Esse eleitor de centro, na maioria das vezes, não acompanha o debate político. Não está nas redes discutindo política, não lê editoriais e nem se interessa profundamente por pautas ideológicas. Ele é pragmático, vota por influência local, por redes de relacionamento, igrejas, lideranças comunitárias e por quem se mostra próximo da sua realidade.
Por Que o PSD Importa Nessa Equação
O PSD, partido comandado por Kassab, possui uma capilaridade invejável no Brasil, especialmente em cidades de pequeno e médio porte. Herdou a estrutura que um dia foi do PSDB e do PMDB, dominando prefeitos, vereadores e lideranças locais.
Essa base é estratégica. Ela representa a chamada “última milha” da política — aquela conexão direta entre o candidato e o eleitor que não está nas redes sociais, mas no contato físico, na visita à igreja, na conversa na padaria ou no evento comunitário.
O PL, partido de Bolsonaro, vem construindo essa estrutura, mas ainda não possui a mesma profundidade que o PSD. Por isso, qualquer aproximação entre Bolsonaro e Kassab, mesmo que não formalizada, representa uma enorme vantagem para a direita no tabuleiro político.
O Erro de Cálculo da Esquerda
A esquerda, particularmente o PT, apostou que enfraquecer Bolsonaro judicialmente e mediaticamente seria suficiente para neutralizá-lo. Apostaram que torná-lo inelegível, cercá-lo de acusações e tratá-lo como um pária político resolveria o problema.
Porém, essa estratégia não está funcionando. Ao contrário do esperado, Bolsonaro manteve sua força política. As acusações — sejam elas sobre vacina, sobre supostos golpes ou qualquer outro tema — não reduziram seu capital eleitoral. A percepção de perseguição judicial, aliás, só fortaleceu sua narrativa entre seus apoiadores e boa parte do eleitorado indeciso.
Kassab, astuto observador da política, percebeu esse movimento. O abraço não é apenas um gesto de cortesia; é um sinal claro de que o PSD não está disposto a ignorar o peso que Bolsonaro ainda possui no cenário político nacional.

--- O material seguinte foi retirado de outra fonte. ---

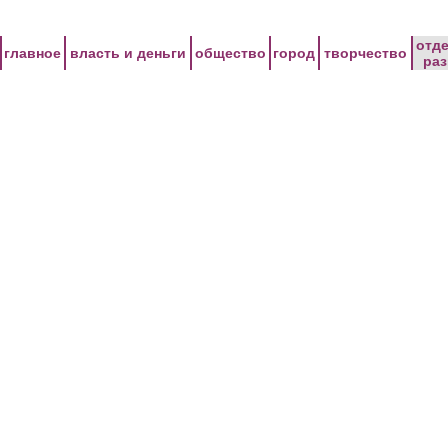
Перейти к основному содержанию
отд
главное
власть и деньги
общество
город
творчество
ра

O Novo Cenário: Fim do Teatro das Tesouras?
Durante décadas, o Brasil viveu sob o chamado “teatro das tesouras” — a falsa polarização entre PT e PSDB, onde ambos representavam variações da mesma agenda, alternando o poder sem grandes rupturas.
O abraço entre Kassab e Bolsonaro sinaliza que esse modelo pode estar chegando ao fim. A velha centro-esquerda, representada por partidos como PSDB, MDB e PSD, percebe que sua sobrevivência pode depender de se reposicionar. Em vez de serem a falsa direita que enfrentava o PT, podem se tornar a nova esquerda moderada, assumindo o espaço que o PT pode perder, caso continue insistindo em uma agenda rejeitada por boa parte da sociedade.
Esse movimento é semelhante ao que ocorre em Portugal, onde o Partido Socialista, que dominava o cenário, foi superado por uma nova direita forte (representada pelo Chega) e uma centro-direita reorganizada (a Aliança Democrática).
Conclusão: Lula Tem Razões Para se Preocupar
O gesto entre Kassab e Bolsonaro não é um fato isolado, mas um indicativo de que a realidade política brasileira está mudando. A tentativa de tornar Bolsonaro uma figura radioativa fracassou. O ex-presidente, mesmo inelegível no momento, segue como a maior força popular do país.
Se a esquerda não entender que a disputa real não é mais entre PT e PSDB, mas sim entre uma direita forte e uma centro-esquerda em reconstrução, poderá ser atropelada pelo novo ciclo político que se desenha.
O recado é claro: quem ignorar a força do centro e não se adaptar a essa nova configuração, ficará para trás.